# belt light



## Swamp Star

On my AC 650v2 I somehow managed to trip the belt sensor when I took off the cover. I know there is supposed to be a black and a grey plug that can be swaped to reset it but I'll be ****ed if I can find um. I also seen where you can jump wires at the cdi box one is orange with green strip and one is grey. I have tried that with no luck. What else should I try? I am supposed to be on a ride this weekend and really want my Cat and my Grizz so my old lady will have a bike to ride to.
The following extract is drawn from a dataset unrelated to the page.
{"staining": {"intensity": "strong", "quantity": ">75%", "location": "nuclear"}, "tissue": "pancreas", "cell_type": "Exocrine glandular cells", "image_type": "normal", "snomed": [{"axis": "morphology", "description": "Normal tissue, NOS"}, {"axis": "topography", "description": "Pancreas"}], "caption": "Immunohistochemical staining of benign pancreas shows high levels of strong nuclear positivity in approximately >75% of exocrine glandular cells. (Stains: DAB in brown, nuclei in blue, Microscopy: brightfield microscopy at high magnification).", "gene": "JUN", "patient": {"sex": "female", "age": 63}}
I am at my wits end on figurin this out.


----------



## snickers

Swamp Star,
i found my plugs right below the shifter zip tied to the frame behind the plastic on my brute 650, you might look there.

Good Luck


----------



## phreebsd

I pulled this from the manual for you.
looks to be under the seat?


----------



## C_Holland

snickers said:


> Swamp Star,
> i found my plugs right below the shifter zip tied to the frame behind the plastic on my brute 650, you might look there.
> 
> Good Luck


this is where I found mine as well.


----------



## Swamp Star

Thanks guys. 

Thats where I tried the old Paper clip deal but I guess I need to jump all four of them. Pree you are THA MAN!!!!!!


----------



## Blackie

hmm


----------